[Start of section]

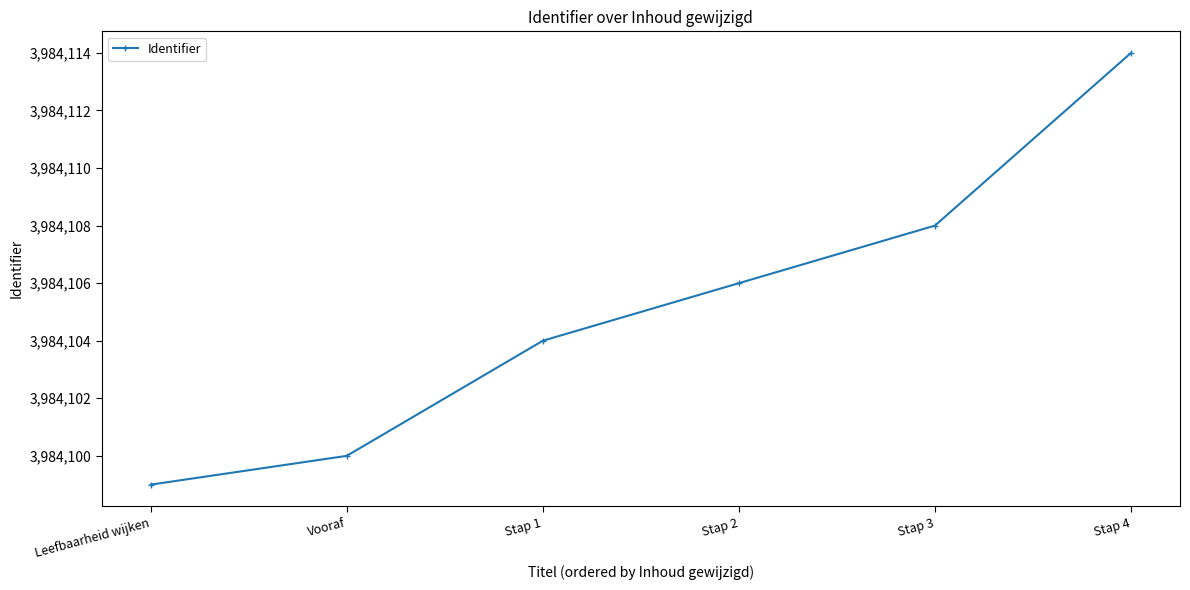

How many categories are shown in the chart?

6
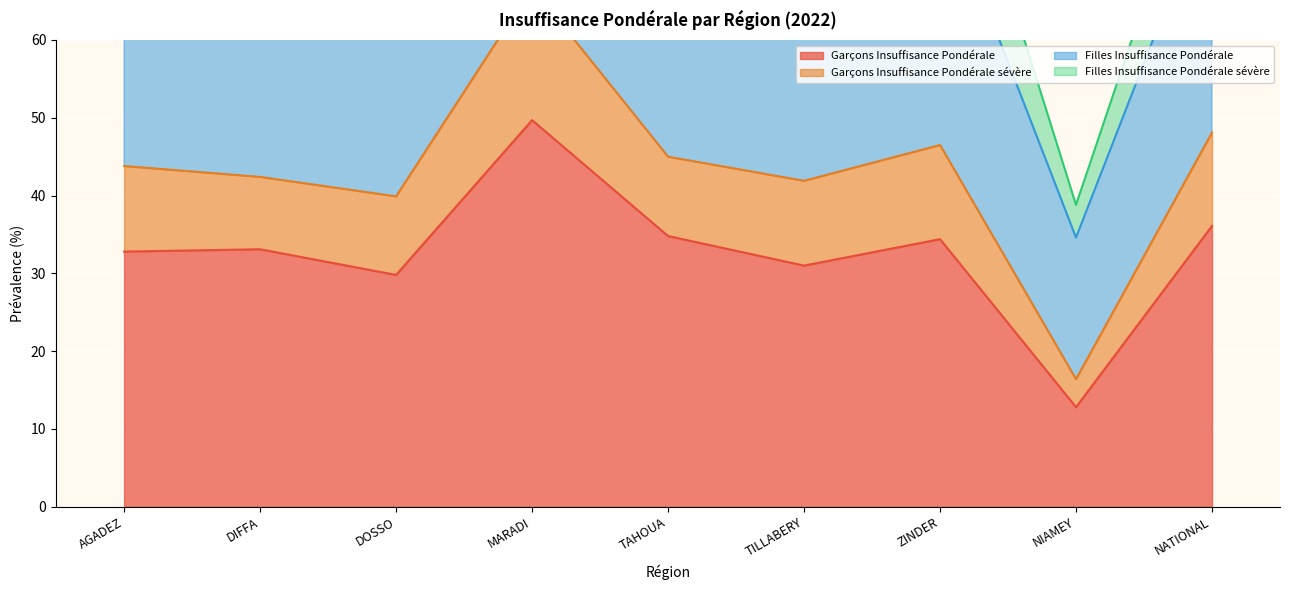

What is the minimum value for Garçons Insuffisance Pondérale?

12.8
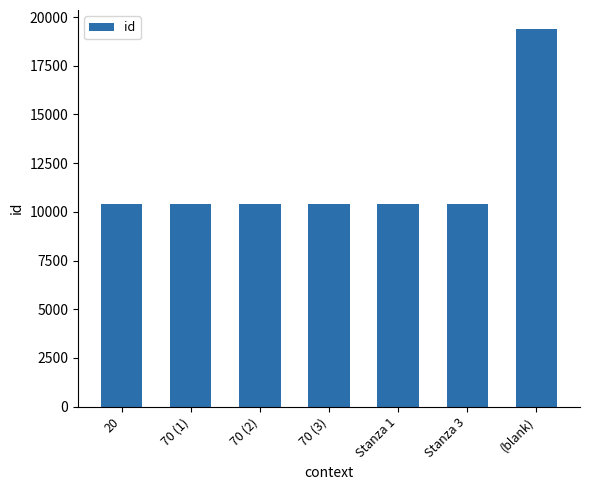

Is it true that the value at 20 is 10395?

True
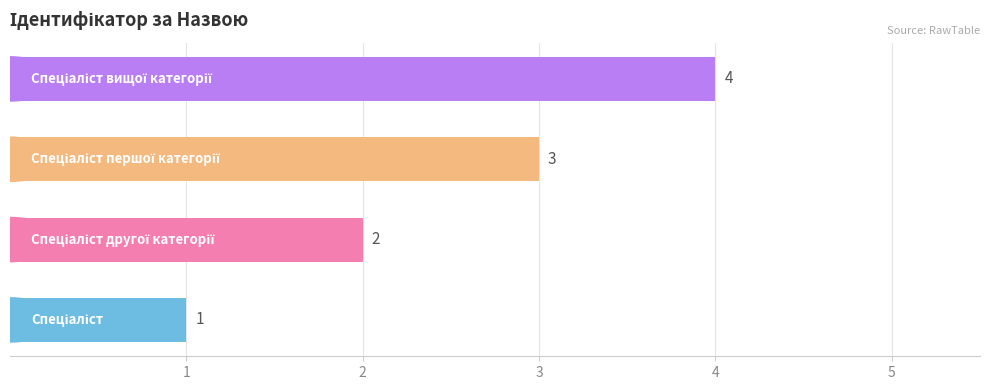

What is the sum of all values?

10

[End of section]

### Exercise brief
Please count the lines above that contain the word "What", matching case exactly, and give only the number.

### Answer section
2